Asparagus is one of the most valued vegetables and it can be grown easily here in New England. First you will need a garden spot with full sunshine. Second, but also a must, is a soil that is well drained with no standing water in early spring. The first step to making your asparagus bed is to dig a trench 10 to 12 inches deep and about the width of a shovel. In the bottom put 2" of peat moss and cow manure, well mixed. Add 2" of good garden soil and blend it with the peat and manure, keeping the mix level in the trench. I prefer using two-year-old plants to avoid any transplanting problems. The spacing is 6-12" apart.

Asparagus plants are basically clumps of thick, fibrous roots with a small swollen crown that will grow on top. In the trench make small, pyramid-shaped mounds of soil and spread the roots on top with the roots going in all directions with the crown resting on the top of the mound. The thing to remember is that these plants will be in the ground for up to 20 years and the better you prepare them, the better production you will get in return. The soil you use to fill the trench should be rich with organic matter and that comes from peat moss, compost or manure. Mix a minimum of 1/3 organic matter into the soil.

Asparagus will do best in a soil that is near neutral, so in our area you will have to add limestone. I recommend 1 lb per foot of row or 25 lbs per 25 plants. Just blend the limestone well into the soil before adding to the trench. Now carefully fill the trench covering the crown of the plant by 1 1/2" and with your hand, pack the soil down firmly. This should leave a depression 2-3" deep and extra soil.

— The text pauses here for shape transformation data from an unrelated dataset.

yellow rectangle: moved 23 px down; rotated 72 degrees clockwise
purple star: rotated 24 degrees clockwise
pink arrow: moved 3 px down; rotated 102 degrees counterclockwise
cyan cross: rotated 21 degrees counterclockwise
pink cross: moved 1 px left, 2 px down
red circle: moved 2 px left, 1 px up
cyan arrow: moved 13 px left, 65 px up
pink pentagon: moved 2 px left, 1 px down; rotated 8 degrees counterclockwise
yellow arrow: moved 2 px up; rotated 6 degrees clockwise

As the plants develop over the next 3 weeks, you can gradually add the remaining soil until the trench is level with the rest of the garden. Water well a couple of times a week until the plants begin to grow rapidly by themselves. For fertilizer the first season, use a 10-10- 10 applied evenly throughout the row as you would apply rock salt to an icy sidewalk. Fertilize at the time of planting and again 6 weeks later. During the first couple of weeks it will do the roots a great deal of good is you use a liquid soluble fertilizer such as 20-20-20- a couple of times.

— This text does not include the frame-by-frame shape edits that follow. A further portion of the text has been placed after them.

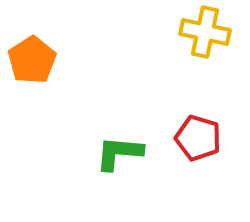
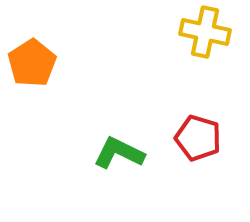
orange pentagon: moved 3 px down
green L-shape: rotated 21 degrees clockwise
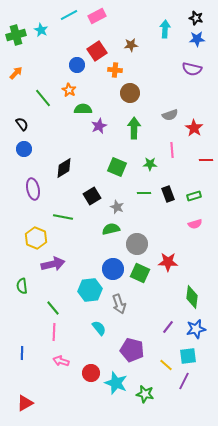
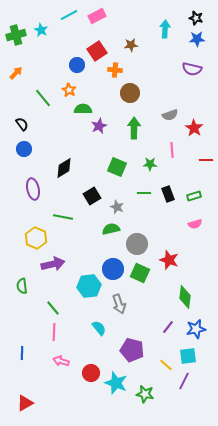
red star at (168, 262): moved 1 px right, 2 px up; rotated 18 degrees clockwise
cyan hexagon at (90, 290): moved 1 px left, 4 px up
green diamond at (192, 297): moved 7 px left
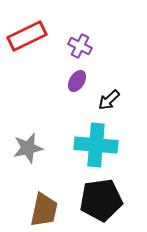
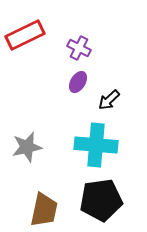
red rectangle: moved 2 px left, 1 px up
purple cross: moved 1 px left, 2 px down
purple ellipse: moved 1 px right, 1 px down
gray star: moved 1 px left, 1 px up
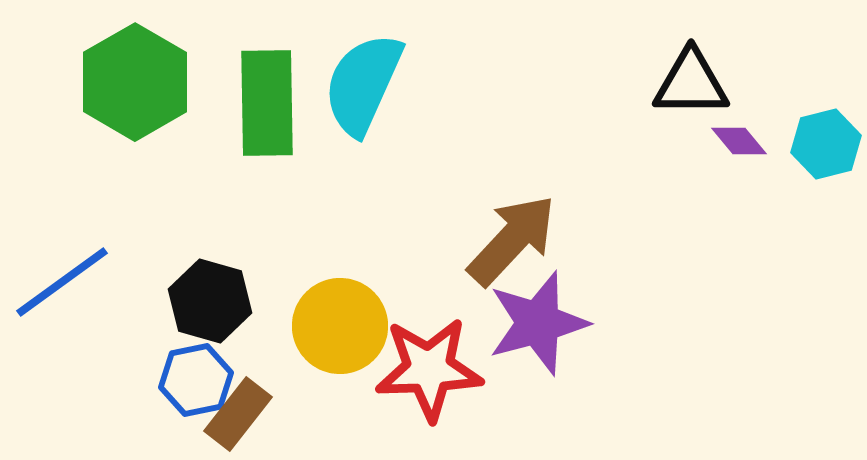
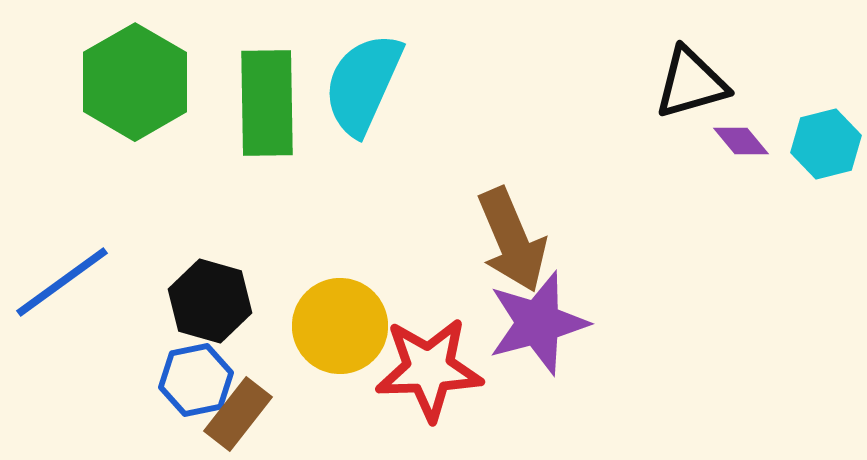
black triangle: rotated 16 degrees counterclockwise
purple diamond: moved 2 px right
brown arrow: rotated 114 degrees clockwise
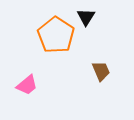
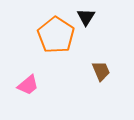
pink trapezoid: moved 1 px right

The first season you must not pick any of the asparagus spears because the plant must build up energy to get established. The second season just pick enough for one good feast. From the third year on you can pick for about 6- 10 weeks if you allow a few spears to mature during the harvesting period. From the second season on, you will help your crop to produce more heavily if you fertilize in early April with a 10-10-10 fertilizer and top dress with 25 lbs of cow manure. You may also apply nitrate of soda or organic nitrogen to help make the spears larger. Lime should be added to keep the soil sweet.

You may wonder why some spears come up nice and thick while others are small and thin. Asparagus has male and female plants and the male will have smaller spears but more of them. You can identify the sexes when they produce foliage because the female will grow small, ball-like fruit on the foliage. The fruit will be full of seeds and if you allow them to mature and dry on the plant the seeds will fall and start new plants which will keep the bed productive.

Weed control is a must and the soil should be cultivated several times during the season so new plants have a soft soil to germinate in. You may also cover the row with salt marsh hay to control weeds if weeding becomes a problem.

When harvesting your asparagus, cut into the ground 1-2" for full enjoyment of the spear. The spear should be 7-9" long when cut and there will be days when you will have to cut morning and evening. If spears come out of the soil with a crook it may be a result of your knife damaging young plants and you will have to begin harvesting above the ground. Try not to leave a stub above the ground because insects and disease may enter the plant. Insect pests are few for the asparagus, the asparagus beetle being the most serious. These can be controlled with Malathion and Trotenone. Do not apply within one day of harvest. The insect is about 1/4" in size and will feed on new spears and foliage. Dust plants weekly and your problems will be few. Cut worms may be a problem but usually in wet weather only. These are dull gray, about 1 1/4" long and feed on the base of the spear. If you choose the hybrid varieties of Mary Washington, asparagus disease will be no problem for your plants!